■ Instructions to follow:
Your task is to give the data again, exactly, with every line intact.

■ Material to process:
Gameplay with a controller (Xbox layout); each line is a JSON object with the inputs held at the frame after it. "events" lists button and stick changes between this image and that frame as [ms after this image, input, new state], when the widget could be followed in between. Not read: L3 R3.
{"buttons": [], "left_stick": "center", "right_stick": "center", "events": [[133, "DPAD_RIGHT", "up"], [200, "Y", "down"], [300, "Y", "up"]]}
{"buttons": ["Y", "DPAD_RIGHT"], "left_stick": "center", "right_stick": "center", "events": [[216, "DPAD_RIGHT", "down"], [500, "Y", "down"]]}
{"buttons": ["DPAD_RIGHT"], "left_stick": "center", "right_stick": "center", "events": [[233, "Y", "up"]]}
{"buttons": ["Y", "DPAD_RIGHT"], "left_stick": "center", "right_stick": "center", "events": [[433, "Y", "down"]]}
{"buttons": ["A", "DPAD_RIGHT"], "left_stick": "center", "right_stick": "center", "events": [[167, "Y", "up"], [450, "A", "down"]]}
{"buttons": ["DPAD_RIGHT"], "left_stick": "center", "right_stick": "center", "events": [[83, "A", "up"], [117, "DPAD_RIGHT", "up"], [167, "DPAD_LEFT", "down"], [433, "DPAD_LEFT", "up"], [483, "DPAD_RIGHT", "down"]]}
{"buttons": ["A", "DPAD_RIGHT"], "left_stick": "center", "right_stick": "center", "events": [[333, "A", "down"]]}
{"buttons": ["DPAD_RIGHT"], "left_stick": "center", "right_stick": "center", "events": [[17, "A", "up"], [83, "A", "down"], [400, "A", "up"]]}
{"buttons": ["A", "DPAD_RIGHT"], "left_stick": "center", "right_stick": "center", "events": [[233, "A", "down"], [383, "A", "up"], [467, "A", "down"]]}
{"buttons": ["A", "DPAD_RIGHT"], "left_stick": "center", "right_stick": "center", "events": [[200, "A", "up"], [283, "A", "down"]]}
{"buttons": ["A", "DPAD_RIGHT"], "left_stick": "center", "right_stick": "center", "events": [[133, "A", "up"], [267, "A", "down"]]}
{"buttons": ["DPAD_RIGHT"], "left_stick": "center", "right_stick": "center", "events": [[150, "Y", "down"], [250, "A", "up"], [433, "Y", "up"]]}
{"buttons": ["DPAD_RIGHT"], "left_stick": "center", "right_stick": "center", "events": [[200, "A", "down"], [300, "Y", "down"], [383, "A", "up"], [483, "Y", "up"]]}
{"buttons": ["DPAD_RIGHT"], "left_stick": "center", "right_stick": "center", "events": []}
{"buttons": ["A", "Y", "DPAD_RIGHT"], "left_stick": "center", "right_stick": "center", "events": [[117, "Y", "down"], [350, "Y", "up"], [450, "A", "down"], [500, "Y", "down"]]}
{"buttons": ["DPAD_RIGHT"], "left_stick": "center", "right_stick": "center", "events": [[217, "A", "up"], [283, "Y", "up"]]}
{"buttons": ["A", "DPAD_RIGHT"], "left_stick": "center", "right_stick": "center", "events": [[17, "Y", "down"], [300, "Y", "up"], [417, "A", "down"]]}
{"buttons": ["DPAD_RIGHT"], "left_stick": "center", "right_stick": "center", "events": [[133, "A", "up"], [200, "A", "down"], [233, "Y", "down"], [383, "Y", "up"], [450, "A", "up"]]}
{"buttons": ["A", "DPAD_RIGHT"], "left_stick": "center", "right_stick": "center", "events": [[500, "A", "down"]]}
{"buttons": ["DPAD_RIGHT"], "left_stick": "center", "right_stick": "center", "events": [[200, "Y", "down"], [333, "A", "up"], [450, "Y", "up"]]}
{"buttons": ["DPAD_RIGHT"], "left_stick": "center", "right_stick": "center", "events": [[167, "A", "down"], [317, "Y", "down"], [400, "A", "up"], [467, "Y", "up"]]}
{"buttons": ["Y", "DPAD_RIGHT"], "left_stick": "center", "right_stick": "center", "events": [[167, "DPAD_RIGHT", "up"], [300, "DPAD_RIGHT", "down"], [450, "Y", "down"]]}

■ Answer to the problem:
Gameplay with a controller (Xbox layout); each line is a JSON object with the inputs held at the frame after it. "events" lists button and stick changes between this image and that frame as [ms after this image, input, new state], when the widget could be followed in between. Not read: L3 R3.
{"buttons": [], "left_stick": "center", "right_stick": "center", "events": [[133, "DPAD_RIGHT", "up"], [200, "Y", "down"], [300, "Y", "up"]]}
{"buttons": ["Y", "DPAD_RIGHT"], "left_stick": "center", "right_stick": "center", "events": [[216, "DPAD_RIGHT", "down"], [500, "Y", "down"]]}
{"buttons": ["DPAD_RIGHT"], "left_stick": "center", "right_stick": "center", "events": [[233, "Y", "up"]]}
{"buttons": ["Y", "DPAD_RIGHT"], "left_stick": "center", "right_stick": "center", "events": [[433, "Y", "down"]]}
{"buttons": ["A", "DPAD_RIGHT"], "left_stick": "center", "right_stick": "center", "events": [[167, "Y", "up"], [450, "A", "down"]]}
{"buttons": ["DPAD_RIGHT"], "left_stick": "center", "right_stick": "center", "events": [[83, "A", "up"], [117, "DPAD_RIGHT", "up"], [167, "DPAD_LEFT", "down"], [433, "DPAD_LEFT", "up"], [483, "DPAD_RIGHT", "down"]]}
{"buttons": ["A", "DPAD_RIGHT"], "left_stick": "center", "right_stick": "center", "events": [[333, "A", "down"]]}
{"buttons": ["DPAD_RIGHT"], "left_stick": "center", "right_stick": "center", "events": [[17, "A", "up"], [83, "A", "down"], [400, "A", "up"]]}
{"buttons": ["A", "DPAD_RIGHT"], "left_stick": "center", "right_stick": "center", "events": [[233, "A", "down"], [383, "A", "up"], [467, "A", "down"]]}
{"buttons": ["A", "DPAD_RIGHT"], "left_stick": "center", "right_stick": "center", "events": [[200, "A", "up"], [283, "A", "down"]]}
{"buttons": ["A", "DPAD_RIGHT"], "left_stick": "center", "right_stick": "center", "events": [[133, "A", "up"], [267, "A", "down"]]}
{"buttons": ["DPAD_RIGHT"], "left_stick": "center", "right_stick": "center", "events": [[150, "Y", "down"], [250, "A", "up"], [433, "Y", "up"]]}
{"buttons": ["DPAD_RIGHT"], "left_stick": "center", "right_stick": "center", "events": [[200, "A", "down"], [300, "Y", "down"], [383, "A", "up"], [483, "Y", "up"]]}
{"buttons": ["DPAD_RIGHT"], "left_stick": "center", "right_stick": "center", "events": []}
{"buttons": ["A", "Y", "DPAD_RIGHT"], "left_stick": "center", "right_stick": "center", "events": [[117, "Y", "down"], [350, "Y", "up"], [450, "A", "down"], [500, "Y", "down"]]}
{"buttons": ["DPAD_RIGHT"], "left_stick": "center", "right_stick": "center", "events": [[217, "A", "up"], [283, "Y", "up"]]}
{"buttons": ["A", "DPAD_RIGHT"], "left_stick": "center", "right_stick": "center", "events": [[17, "Y", "down"], [300, "Y", "up"], [417, "A", "down"]]}
{"buttons": ["DPAD_RIGHT"], "left_stick": "center", "right_stick": "center", "events": [[133, "A", "up"], [200, "A", "down"], [233, "Y", "down"], [383, "Y", "up"], [450, "A", "up"]]}
{"buttons": ["A", "DPAD_RIGHT"], "left_stick": "center", "right_stick": "center", "events": [[500, "A", "down"]]}
{"buttons": ["DPAD_RIGHT"], "left_stick": "center", "right_stick": "center", "events": [[200, "Y", "down"], [333, "A", "up"], [450, "Y", "up"]]}
{"buttons": ["DPAD_RIGHT"], "left_stick": "center", "right_stick": "center", "events": [[167, "A", "down"], [317, "Y", "down"], [400, "A", "up"], [467, "Y", "up"]]}
{"buttons": ["Y", "DPAD_RIGHT"], "left_stick": "center", "right_stick": "center", "events": [[167, "DPAD_RIGHT", "up"], [300, "DPAD_RIGHT", "down"], [450, "Y", "down"]]}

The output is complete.